*What the task requires*
Make an exact copy of the listing below. Pictures stay out of it.

*Data extract*
=-=-=-=-=

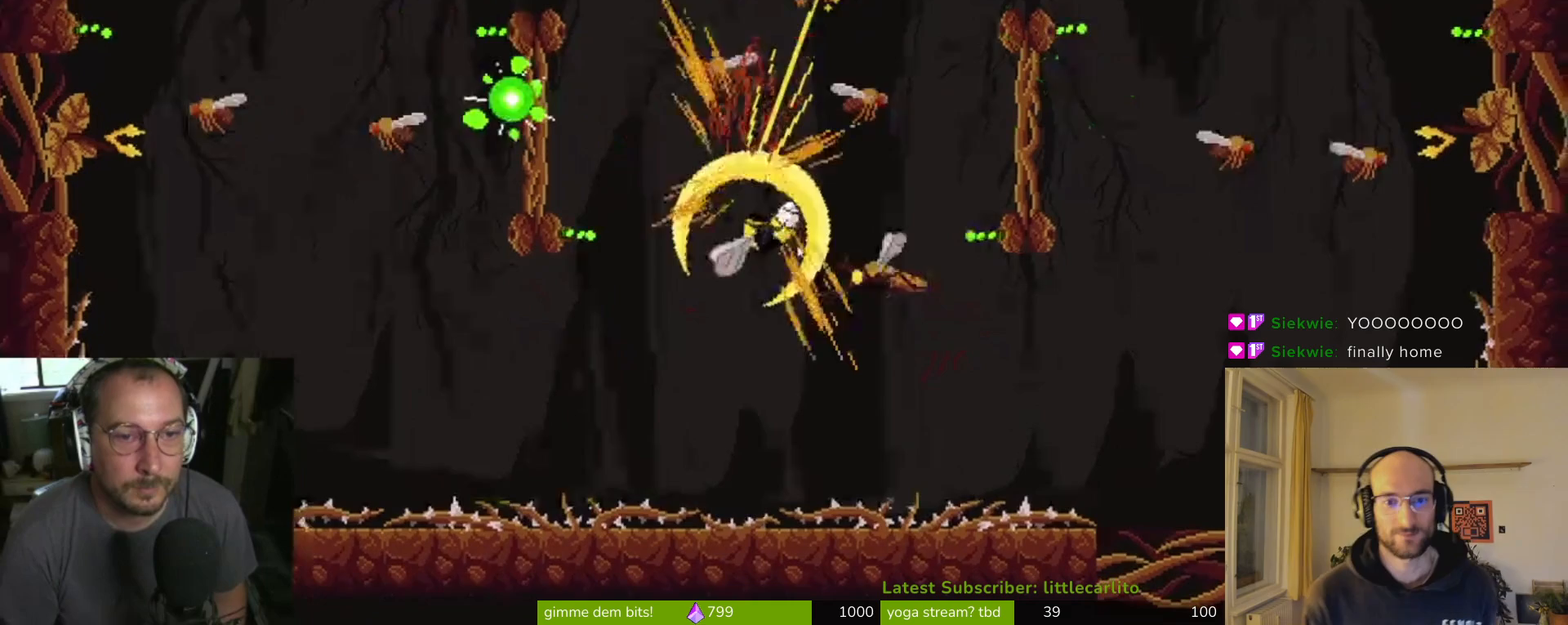
Gameplay with a controller (PlayStation layout); each line is a JSON object with the inputs held at the frame after it. "events" lists button and stick changes between this image and that frame as [ms after this image, input, new state], when the widget could be followed in between. Not read: right_stick.
{"buttons": ["R1"], "left_stick": "up", "events": [[133, "R1", "down"], [267, "R1", "up"], [300, "R1", "down"]]}
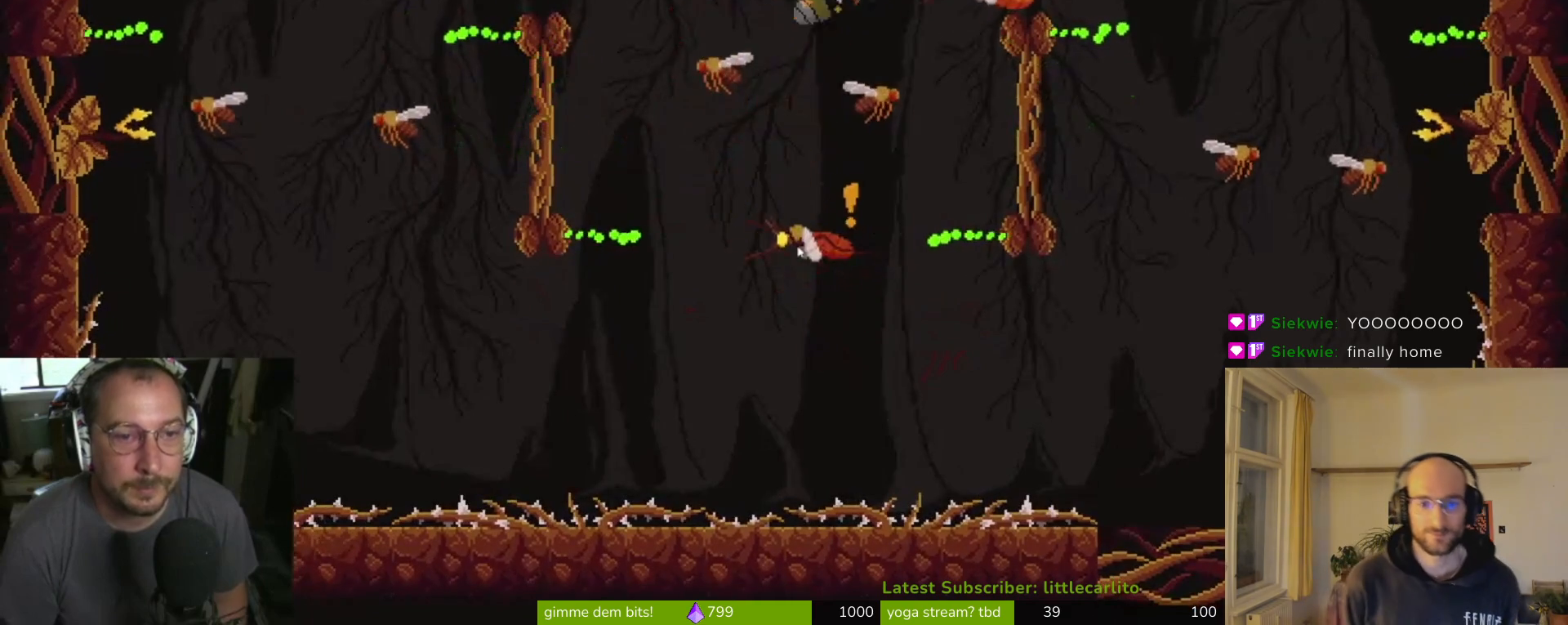
{"buttons": ["CROSS", "CIRCLE"], "left_stick": "up-right", "events": [[33, "R1", "up"], [100, "R1", "down"], [167, "R1", "up"], [267, "left_stick", "up-right"], [367, "CIRCLE", "down"], [433, "CIRCLE", "up"], [500, "CIRCLE", "down"], [500, "CROSS", "down"]]}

=-=-=-=-=

*Answer to this exercise*
Gameplay with a controller (PlayStation layout); each line is a JSON object with the inputs held at the frame after it. "events" lists button and stick changes between this image and that frame as [ms after this image, input, new state], when the widget could be followed in between. Not read: right_stick.
{"buttons": ["R1"], "left_stick": "up", "events": [[133, "R1", "down"], [267, "R1", "up"], [300, "R1", "down"]]}
{"buttons": ["CROSS", "CIRCLE"], "left_stick": "up-right", "events": [[33, "R1", "up"], [100, "R1", "down"], [167, "R1", "up"], [267, "left_stick", "up-right"], [367, "CIRCLE", "down"], [433, "CIRCLE", "up"], [500, "CIRCLE", "down"], [500, "CROSS", "down"]]}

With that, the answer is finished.